Top of Document passage
WILLIAM Z. PAYNE has spent his entire life on the valuable homestead on which he now resides, and which has been in the Payne family for three generations. He was born in Vigo county, Indiana, November 5, 1858, a son of Isaac T. and Emeline (Anderson) Payne and a grandson of Shadrach and Mary Payne, both of whom were born in Virginia. They were farming people there until their removal to Kentucky from whence they came to Sullivan county, Indiana, in 1835, and entered the one hundred and sixty acre farm which is now the home of their grandson William. They spent the remainder of their lives in this county, and were the parents of seven children, of whom the following two are now living: Bennett, at Oblong, Illinois, and Melvina Blackburn, a resident of Bedford, Indiana.


Isaac T. Payne, one of the sons of that family, was born during the residence of his parents in Kentucky, September 5, 1830. He too, was an agriculturist throughout his entire business life, and lived on his farm of eighty acres here all his life, with the exception of ten years spent in Vigo county, his death occurring here in 1904. His wife died in 1900. She was born in Fairbanks township, Sullivan county, May 18, 1830, the same year as her husband, and their family numbered but two children, William Z. and his sister, Mary Williams, whose home is in Vigo county.


William Z. Payne, the younger, remained with his parents until their death, and on the 4th of September, 1879, he was married to Mary E. Martin, who was born in Middletown, Vigo county, Indiana, February 4, 1858, a daughter of William and Violet Martin, the mother surviving her husband and residing in Sullivan. The four children of this union are: Walter F., who married Ida Harlan, and is one of the well known physicians of Middletown; Bertha Marts, whose home is in Hamilton township; James W., who married Lilly Thomson, and is a mail carrier of Shelburn; and Claude, at home.


Mr. Payne began life for himself on his father's farm, which he purchased before the latter's death, and his estate now numbers eighty acres, and he is engaged in general farming and stock raising. His politics are Democratic, and he is a member of both the Odd Fellows lodge, No. 420, at Shelburn, and of the Christian church. Mrs. Payne being also a member of that denomination. They are people of the highest worth of character, and Curry township is proud to claim them among her residents.
Bottom of Document passage
Top of Provided information
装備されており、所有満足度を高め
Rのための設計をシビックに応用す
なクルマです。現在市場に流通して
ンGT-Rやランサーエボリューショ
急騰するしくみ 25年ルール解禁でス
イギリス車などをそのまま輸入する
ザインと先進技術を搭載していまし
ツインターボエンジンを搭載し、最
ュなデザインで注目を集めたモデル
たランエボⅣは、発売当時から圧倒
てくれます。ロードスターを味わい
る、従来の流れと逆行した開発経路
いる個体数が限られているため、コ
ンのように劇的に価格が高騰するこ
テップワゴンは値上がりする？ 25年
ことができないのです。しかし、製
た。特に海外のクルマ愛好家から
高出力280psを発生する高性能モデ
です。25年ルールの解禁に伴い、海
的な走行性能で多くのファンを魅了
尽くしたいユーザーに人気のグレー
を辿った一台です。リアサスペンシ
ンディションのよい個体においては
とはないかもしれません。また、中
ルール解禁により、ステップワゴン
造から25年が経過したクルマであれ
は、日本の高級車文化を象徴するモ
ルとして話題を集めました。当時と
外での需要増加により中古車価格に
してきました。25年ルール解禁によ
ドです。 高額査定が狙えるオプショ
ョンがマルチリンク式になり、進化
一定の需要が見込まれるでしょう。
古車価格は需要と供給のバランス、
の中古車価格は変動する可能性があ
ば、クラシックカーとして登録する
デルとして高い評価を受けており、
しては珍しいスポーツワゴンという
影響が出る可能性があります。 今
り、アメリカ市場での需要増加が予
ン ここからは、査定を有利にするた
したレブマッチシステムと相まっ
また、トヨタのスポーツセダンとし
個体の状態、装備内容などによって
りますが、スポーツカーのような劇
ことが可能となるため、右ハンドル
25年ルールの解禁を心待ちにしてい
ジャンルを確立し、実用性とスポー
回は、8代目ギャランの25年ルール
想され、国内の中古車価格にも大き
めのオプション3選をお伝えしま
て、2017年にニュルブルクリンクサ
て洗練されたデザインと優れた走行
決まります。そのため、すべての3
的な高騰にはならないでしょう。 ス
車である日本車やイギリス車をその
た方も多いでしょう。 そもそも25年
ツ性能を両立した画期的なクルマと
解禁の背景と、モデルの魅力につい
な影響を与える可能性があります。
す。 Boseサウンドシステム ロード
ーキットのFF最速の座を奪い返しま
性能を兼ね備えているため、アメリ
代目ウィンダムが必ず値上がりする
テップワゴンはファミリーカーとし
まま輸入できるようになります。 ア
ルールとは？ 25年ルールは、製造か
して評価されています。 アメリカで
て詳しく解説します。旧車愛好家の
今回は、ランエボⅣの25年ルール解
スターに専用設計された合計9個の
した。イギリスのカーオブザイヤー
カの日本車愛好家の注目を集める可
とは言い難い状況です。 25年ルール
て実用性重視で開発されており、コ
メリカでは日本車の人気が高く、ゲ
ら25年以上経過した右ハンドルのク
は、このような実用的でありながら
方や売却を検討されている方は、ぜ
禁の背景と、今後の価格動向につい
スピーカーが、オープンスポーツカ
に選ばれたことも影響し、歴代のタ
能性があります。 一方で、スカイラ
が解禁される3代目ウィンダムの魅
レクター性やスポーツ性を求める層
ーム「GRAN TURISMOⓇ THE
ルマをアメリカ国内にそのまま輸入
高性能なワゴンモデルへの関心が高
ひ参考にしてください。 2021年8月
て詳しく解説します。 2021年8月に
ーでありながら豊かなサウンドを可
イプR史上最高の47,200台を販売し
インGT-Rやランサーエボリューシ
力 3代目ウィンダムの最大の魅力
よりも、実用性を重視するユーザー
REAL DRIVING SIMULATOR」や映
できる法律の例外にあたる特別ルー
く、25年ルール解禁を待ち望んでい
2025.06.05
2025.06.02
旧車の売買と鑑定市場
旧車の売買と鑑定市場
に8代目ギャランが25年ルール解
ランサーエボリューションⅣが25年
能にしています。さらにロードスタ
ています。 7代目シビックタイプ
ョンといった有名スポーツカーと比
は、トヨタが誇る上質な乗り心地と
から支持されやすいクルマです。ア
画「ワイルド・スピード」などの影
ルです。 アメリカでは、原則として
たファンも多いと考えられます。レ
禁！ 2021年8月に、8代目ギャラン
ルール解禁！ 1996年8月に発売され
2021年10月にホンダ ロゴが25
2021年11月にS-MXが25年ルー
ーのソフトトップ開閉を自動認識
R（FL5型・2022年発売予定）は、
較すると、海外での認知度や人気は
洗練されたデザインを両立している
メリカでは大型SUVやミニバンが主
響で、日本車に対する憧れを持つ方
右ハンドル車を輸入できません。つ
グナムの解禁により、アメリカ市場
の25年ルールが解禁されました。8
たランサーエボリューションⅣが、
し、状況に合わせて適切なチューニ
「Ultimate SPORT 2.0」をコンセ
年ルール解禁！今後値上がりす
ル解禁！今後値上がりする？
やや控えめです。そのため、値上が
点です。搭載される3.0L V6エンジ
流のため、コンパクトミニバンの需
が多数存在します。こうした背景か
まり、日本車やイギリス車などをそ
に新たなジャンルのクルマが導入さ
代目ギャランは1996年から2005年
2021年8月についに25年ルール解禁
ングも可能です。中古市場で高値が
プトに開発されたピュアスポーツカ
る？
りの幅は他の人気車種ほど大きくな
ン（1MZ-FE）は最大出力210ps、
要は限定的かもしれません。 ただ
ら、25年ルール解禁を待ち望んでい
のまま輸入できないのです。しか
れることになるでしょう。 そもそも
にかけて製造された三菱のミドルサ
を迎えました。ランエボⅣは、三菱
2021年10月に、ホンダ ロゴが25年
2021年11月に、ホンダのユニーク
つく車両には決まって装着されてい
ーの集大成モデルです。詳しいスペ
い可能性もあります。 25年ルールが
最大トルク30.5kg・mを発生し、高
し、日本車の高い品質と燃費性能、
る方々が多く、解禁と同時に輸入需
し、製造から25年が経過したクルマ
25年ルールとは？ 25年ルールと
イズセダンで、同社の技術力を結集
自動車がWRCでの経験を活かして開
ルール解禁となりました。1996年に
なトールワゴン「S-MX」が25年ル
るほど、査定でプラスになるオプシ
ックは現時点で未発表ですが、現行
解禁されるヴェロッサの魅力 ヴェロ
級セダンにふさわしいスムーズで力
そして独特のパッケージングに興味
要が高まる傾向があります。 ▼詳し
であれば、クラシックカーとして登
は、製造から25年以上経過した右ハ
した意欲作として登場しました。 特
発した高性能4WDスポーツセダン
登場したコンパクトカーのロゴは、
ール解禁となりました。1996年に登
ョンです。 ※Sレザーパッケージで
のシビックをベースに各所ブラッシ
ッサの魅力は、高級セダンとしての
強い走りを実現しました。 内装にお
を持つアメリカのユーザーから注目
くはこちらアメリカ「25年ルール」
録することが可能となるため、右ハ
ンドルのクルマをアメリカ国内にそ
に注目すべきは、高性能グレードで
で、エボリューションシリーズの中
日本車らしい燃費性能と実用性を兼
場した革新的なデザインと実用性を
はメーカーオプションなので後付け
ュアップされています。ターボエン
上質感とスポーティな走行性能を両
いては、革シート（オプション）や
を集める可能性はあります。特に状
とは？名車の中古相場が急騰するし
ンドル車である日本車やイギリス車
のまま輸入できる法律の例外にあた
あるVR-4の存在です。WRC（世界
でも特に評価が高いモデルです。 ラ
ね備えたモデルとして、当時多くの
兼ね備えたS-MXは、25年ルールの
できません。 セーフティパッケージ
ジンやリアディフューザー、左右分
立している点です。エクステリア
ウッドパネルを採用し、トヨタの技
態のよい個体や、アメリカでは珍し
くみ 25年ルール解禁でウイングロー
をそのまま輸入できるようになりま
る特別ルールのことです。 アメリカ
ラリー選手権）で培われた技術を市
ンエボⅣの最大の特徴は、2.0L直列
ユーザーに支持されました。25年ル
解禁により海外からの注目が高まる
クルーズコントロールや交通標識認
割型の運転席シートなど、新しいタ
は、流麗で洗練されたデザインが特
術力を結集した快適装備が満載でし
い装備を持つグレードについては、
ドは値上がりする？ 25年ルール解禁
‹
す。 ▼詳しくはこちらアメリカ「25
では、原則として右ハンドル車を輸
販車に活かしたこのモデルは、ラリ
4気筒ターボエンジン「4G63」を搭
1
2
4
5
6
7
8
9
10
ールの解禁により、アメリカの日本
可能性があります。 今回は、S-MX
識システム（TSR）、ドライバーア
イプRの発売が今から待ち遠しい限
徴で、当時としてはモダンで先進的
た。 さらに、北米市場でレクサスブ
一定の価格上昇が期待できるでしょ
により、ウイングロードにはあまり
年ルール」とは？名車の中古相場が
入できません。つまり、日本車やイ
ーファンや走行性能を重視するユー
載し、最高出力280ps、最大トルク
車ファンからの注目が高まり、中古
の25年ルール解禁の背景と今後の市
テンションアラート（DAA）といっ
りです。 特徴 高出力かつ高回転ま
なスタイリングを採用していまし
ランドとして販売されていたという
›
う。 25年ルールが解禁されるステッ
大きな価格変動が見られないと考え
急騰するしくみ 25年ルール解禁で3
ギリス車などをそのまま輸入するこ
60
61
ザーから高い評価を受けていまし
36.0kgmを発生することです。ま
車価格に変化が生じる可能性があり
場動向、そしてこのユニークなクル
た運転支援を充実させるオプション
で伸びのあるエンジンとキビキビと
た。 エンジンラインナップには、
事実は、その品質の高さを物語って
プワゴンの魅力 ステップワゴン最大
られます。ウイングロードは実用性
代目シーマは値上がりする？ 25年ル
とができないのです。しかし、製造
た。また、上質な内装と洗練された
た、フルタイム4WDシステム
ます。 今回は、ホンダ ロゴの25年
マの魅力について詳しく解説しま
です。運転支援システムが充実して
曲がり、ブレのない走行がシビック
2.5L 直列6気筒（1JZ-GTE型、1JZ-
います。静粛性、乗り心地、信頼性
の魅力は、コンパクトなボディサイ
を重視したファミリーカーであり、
Bottom of Provided information
* **Assignment**: Retype the sketch of William Z. Payne word for word, from "Isaac T. Payne, one" up to and including "in Vigo county.".

* **Written solution**:
Isaac T. Payne, one of the sons of that family, was born during the residence of his parents in Kentucky, September 5, 1830. He too, was an agriculturist throughout his entire business life, and lived on his farm of eighty acres here all his life, with the exception of ten years spent in Vigo county, his death occurring here in 1904. His wife died in 1900. She was born in Fairbanks township, Sullivan county, May 18, 1830, the same year as her husband, and their family numbered but two children, William Z. and his sister, Mary Williams, whose home is in Vigo county.